Luoghi di educazione alla preghiera
Dove ci si educa alla preghiera, c'è anche la vita. I luoghi di educazione alla preghiera sono anche i luoghi di trasmissione della vita. Non può essere diversamente visto che la preghiera è vita vissuta davanti a Dio. Questo comporta che l'educazione alla preghiera ha bisogno di testimoni, più che di maestri; di servi della Parola, più che di esegeti; e si nutre di fede semplice, di umanità autentica e di umile apertura all'azione dello Spirito. Sono ambiti di educazione alla preghiera, tra gli altri, la famiglia, le comunità, la liturgia e la paternità spirituale.

L'accompagnamento spirituale è fondamentale nell'opera di iniziazione alla preghiera. Consente di sfuggire ai rischi del soggettivismo, del ‘fai da te’, dello spontaneismo. Il padre spirituale deve essere un uomo capace di trasmettere vita: un uomo che ha esperienza umana e spirituale e sa comunicarla. Non è affatto necessario che sia un teologo o un intellettuale, ma che abbia il dono del discernimento. Le difficoltà nella preghiera, i periodi di non senso e di aridità, le crisi che intervengono nel cammino di fede, sono situazioni che all'interno della relazione di paternità spirituale, segnata da fiducia e discrezione, possono essere affrontate ed elaborate.
(cfr Luciano Manicardi, monaco di Bose)

La preghiera di un monaco
Molti oggi hanno paura della solitudine, non si sentono vivi se non sono attorniati continuamente dalla gente.
La solitudine, però, può essere anche una benedizione. Se non la si confonde con un arido isolamento e con la terribile assenza di contatti sociali, la capacità di stare soli con se stessi è un elemento centrale di ogni percorso spirituale: senza momenti in cui stare soli non esiste una vera relazione con Dio, né si riconosce con sincerità chi si è realmente.
A chiunque di noi capita di essere soli, provare un senso di solitudine, dipende da noi però il modo con cui scegliamo di vivere quella solitudine. E’ in nostro potere ribellarci alla solitudine oppure viverla come una fonte da cui attingere, realtà preziosa che ci mette a contatto con la ricchezza del nostro animo.
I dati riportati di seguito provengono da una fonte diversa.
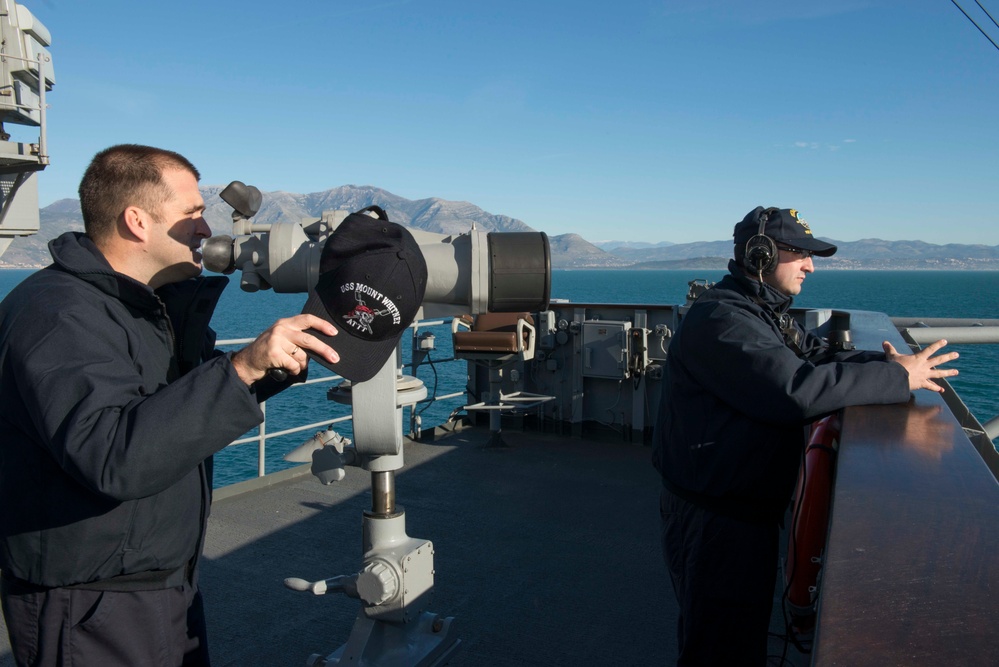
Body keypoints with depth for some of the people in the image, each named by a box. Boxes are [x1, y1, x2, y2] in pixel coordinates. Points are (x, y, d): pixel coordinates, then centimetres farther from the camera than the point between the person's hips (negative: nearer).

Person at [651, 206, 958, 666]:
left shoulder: (768, 313, 13)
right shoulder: (720, 319, -24)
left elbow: (817, 356, 13)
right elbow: (796, 389, -32)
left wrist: (884, 362, -7)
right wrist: (899, 378, -22)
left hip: (751, 507, 10)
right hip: (713, 519, -10)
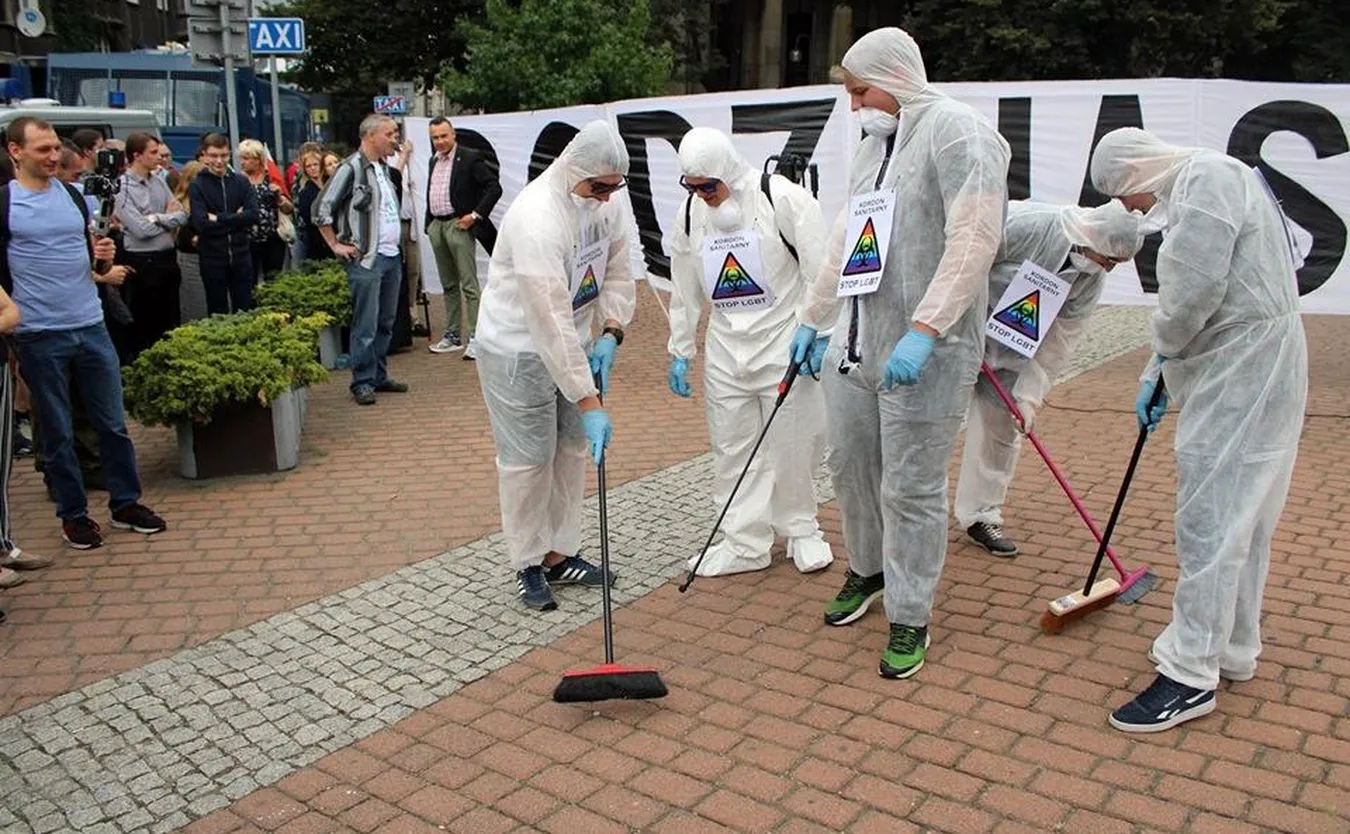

Ciascuno ha il suo modo per meditare. Nella mia cella ho un angolo per la preghiera con un’icona di Cristo. Ogni mattina accendo una candela e poi medito con la preghiera di Gesù: “Signore Gesù Cristo, abbi pietà di me!”. Questa preghiera mi conduce nello spazio interiore del silenzio, che è riempito dall’amore di Cristo. In questo spazio mi sento a casa, al sicuro. Sento come la meditazione mi faccia bene.
Naturalmente la preghiera non è sempre meravigliosa. A volte, pur con tutta la pratica, sono distratto. In questi casi, guardo l’icona e i pensieri molesti se ne vanno.
Affido a Dio la giornata, tutto ciò a cui ho messo mano oggi, ciò che è riuscito e ciò che non lo è. Senza rimuginarci su.
Talvolta è la svogliatezza a trattenerci dal meditare. Se però ci fermiamo e ci atteniamo con perseveranza alla nostra meditazione, la pace torna ad affiorare dentro di noi:
“Un fratello interrogò un anziano dicendo: ‘I miei pensieri divagano e io ne sono angustiato’. E quello gli disse: ‘Rimani seduto nella tua cella ed essi torneranno indietro. Come, infatti, quando un’asina è legata, il suo puledro saltella di qua e di là, ma, dovunque vada, ritorna sempre da sua ma- dre, così i pensieri di colui che persevera nella sua cella a causa di Dio, se anche divagano per un po’, poi ritornano di nuovo da lui” (detti dei Padri del deserto).